→ PROBLEM REQUIREMENTS
Line by line, retype the data exactly as it is given.
-------
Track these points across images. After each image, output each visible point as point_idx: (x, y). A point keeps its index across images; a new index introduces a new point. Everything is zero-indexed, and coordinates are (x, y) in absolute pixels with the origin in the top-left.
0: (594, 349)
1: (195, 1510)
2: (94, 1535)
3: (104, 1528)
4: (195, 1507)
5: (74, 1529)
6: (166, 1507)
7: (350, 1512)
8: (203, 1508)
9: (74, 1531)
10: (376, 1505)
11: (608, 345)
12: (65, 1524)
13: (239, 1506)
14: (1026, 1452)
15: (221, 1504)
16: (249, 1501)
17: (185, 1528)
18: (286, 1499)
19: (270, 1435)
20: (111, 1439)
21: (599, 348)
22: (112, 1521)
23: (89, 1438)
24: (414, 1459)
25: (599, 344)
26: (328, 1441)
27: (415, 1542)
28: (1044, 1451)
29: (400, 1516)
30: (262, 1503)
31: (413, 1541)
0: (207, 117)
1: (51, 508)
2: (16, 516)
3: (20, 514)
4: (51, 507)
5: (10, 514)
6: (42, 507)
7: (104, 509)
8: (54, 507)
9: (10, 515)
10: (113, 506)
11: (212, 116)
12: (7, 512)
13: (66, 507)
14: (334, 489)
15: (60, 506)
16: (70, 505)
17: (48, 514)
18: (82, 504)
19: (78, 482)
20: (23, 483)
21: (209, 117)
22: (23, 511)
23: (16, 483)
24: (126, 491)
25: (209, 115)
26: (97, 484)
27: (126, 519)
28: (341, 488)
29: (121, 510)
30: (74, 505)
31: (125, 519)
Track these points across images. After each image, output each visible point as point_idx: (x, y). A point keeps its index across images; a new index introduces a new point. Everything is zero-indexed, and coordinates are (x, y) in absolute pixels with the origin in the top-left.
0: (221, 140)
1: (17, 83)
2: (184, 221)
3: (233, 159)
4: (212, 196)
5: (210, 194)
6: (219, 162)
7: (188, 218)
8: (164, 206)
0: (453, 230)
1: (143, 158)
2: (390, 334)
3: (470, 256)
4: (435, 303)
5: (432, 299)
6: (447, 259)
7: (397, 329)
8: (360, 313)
-------
→ PROBLEM SOLUTION
Track these points across images. After each image, output each visible point as point_idx: (x, y). A point keeps its index across images; a new index introduces a new point. Everything is zero-indexed, and coordinates are (x, y) in absolute pixels with the origin in the top-left.
0: (594, 349)
1: (195, 1510)
2: (94, 1535)
3: (104, 1528)
4: (195, 1507)
5: (74, 1529)
6: (166, 1507)
7: (350, 1512)
8: (203, 1508)
9: (74, 1531)
10: (376, 1505)
11: (608, 345)
12: (65, 1524)
13: (239, 1506)
14: (1026, 1452)
15: (221, 1504)
16: (249, 1501)
17: (185, 1528)
18: (286, 1499)
19: (270, 1435)
20: (111, 1439)
21: (599, 348)
22: (112, 1521)
23: (89, 1438)
24: (414, 1459)
25: (599, 344)
26: (328, 1441)
27: (415, 1542)
28: (1044, 1451)
29: (400, 1516)
30: (262, 1503)
31: (413, 1541)
0: (207, 117)
1: (51, 508)
2: (16, 516)
3: (20, 514)
4: (51, 507)
5: (10, 514)
6: (42, 507)
7: (104, 509)
8: (54, 507)
9: (10, 515)
10: (113, 506)
11: (212, 116)
12: (7, 512)
13: (66, 507)
14: (334, 489)
15: (60, 506)
16: (70, 505)
17: (48, 514)
18: (82, 504)
19: (78, 482)
20: (23, 483)
21: (209, 117)
22: (23, 511)
23: (16, 483)
24: (126, 491)
25: (209, 115)
26: (97, 484)
27: (126, 519)
28: (341, 488)
29: (121, 510)
30: (74, 505)
31: (125, 519)
Track these points across images. After each image, output each visible point as point_idx: (x, y). A point keeps its index across images; a new index introduces a new point. Everything is zero-indexed, and coordinates are (x, y) in absolute pixels with the origin in the top-left.
0: (221, 140)
1: (17, 83)
2: (184, 221)
3: (233, 159)
4: (212, 196)
5: (210, 194)
6: (219, 162)
7: (188, 218)
8: (164, 206)
0: (453, 230)
1: (143, 158)
2: (390, 334)
3: (470, 256)
4: (435, 303)
5: (432, 299)
6: (447, 259)
7: (397, 329)
8: (360, 313)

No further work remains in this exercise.